## [WORK ORDER]
In the entries that follow, the line with "thumb cmc: (602, 1008)" opens the range and the line with "pinky mcp: (1333, 946)" closes it; repeat that range exactly, both lines included.

## [RECORD SET]
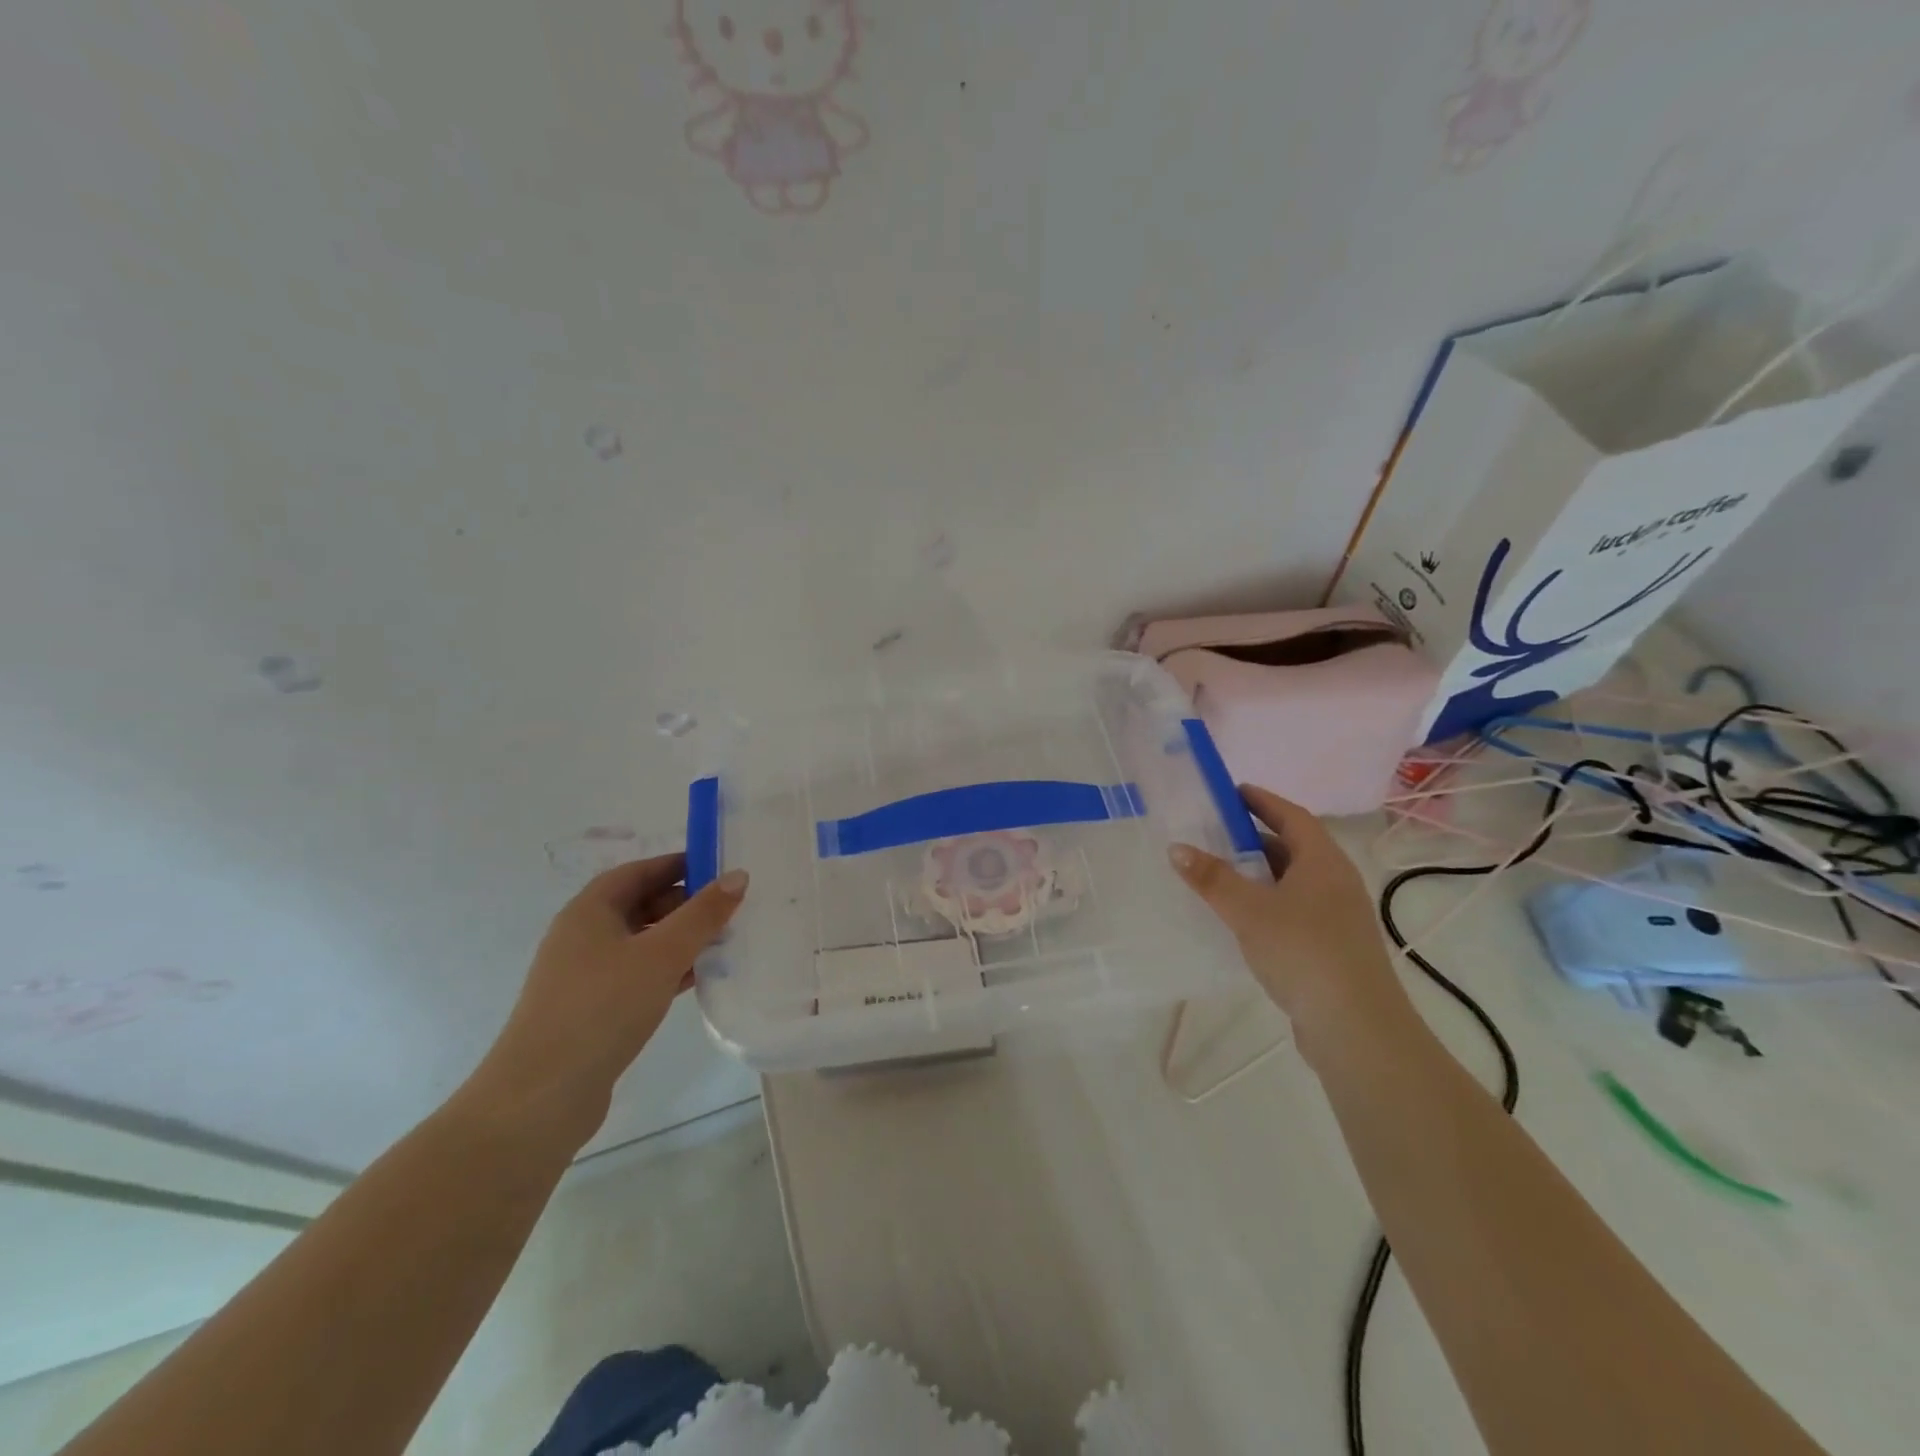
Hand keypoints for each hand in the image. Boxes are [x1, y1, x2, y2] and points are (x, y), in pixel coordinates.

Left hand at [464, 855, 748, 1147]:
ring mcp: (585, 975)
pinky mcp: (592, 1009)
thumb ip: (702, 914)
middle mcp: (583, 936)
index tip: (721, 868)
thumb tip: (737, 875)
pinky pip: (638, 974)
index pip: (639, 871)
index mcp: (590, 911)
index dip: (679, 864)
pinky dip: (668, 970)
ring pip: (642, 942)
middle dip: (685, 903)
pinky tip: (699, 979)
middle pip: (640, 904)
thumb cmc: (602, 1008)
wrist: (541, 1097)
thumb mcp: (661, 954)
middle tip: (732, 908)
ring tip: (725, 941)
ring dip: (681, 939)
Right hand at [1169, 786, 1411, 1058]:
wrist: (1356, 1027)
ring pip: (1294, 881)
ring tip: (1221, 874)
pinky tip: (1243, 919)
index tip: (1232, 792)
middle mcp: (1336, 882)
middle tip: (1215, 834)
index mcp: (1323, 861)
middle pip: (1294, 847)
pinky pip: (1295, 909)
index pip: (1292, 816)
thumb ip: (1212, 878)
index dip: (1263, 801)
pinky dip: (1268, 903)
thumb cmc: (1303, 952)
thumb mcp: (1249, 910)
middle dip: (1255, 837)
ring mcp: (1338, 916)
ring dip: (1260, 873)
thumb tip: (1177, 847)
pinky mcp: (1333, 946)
* * *
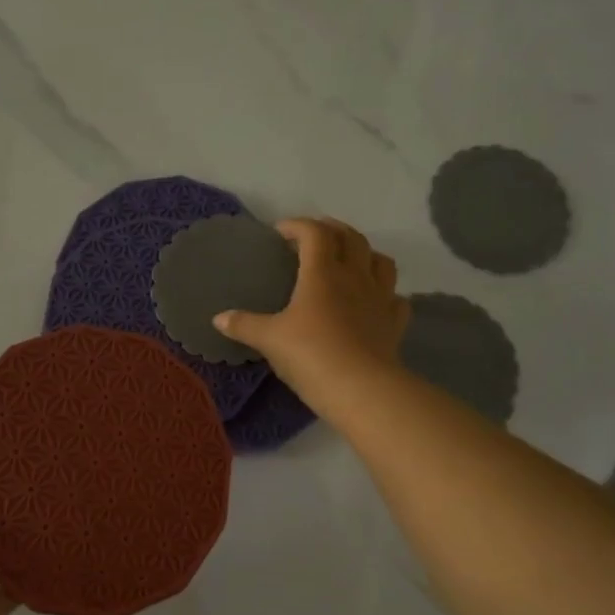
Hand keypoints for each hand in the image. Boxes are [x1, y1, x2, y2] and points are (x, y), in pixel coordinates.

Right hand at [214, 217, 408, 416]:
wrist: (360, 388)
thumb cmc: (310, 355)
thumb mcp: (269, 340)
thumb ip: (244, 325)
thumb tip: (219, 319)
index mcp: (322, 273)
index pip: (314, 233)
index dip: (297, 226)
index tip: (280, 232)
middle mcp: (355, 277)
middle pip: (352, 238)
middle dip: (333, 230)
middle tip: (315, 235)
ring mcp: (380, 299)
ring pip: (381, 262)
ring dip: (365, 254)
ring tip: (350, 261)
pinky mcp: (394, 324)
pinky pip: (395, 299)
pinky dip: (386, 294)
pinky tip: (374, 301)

## [TASK OUTPUT]
thumb cmc: (602, 1008)
wrist: (541, 1097)
thumb mcp: (661, 954)
middle tip: (732, 908)
ring tip: (725, 941)
ring dip: (681, 939)
Right hand at [1169, 786, 1411, 1058]:
wrist: (1356, 1027)
ring pip: (1294, 881)
ring tip: (1221, 874)
pinky tip: (1243, 919)
index tip: (1232, 792)
middle mcp: (1336, 882)
middle tip: (1215, 834)
index mcp: (1323, 861)
middle pip: (1294, 847)
pinky pip: (1295, 909)
index pip: (1292, 816)
thumb ip: (1212, 878)
index dip: (1263, 801)
pinky dip: (1268, 903)
thumb cmc: (1303, 952)
thumb mcp: (1249, 910)
middle dip: (1255, 837)
ring mcp: (1338, 916)
ring dip: (1260, 873)
thumb tip: (1177, 847)
pinky mcp: (1333, 946)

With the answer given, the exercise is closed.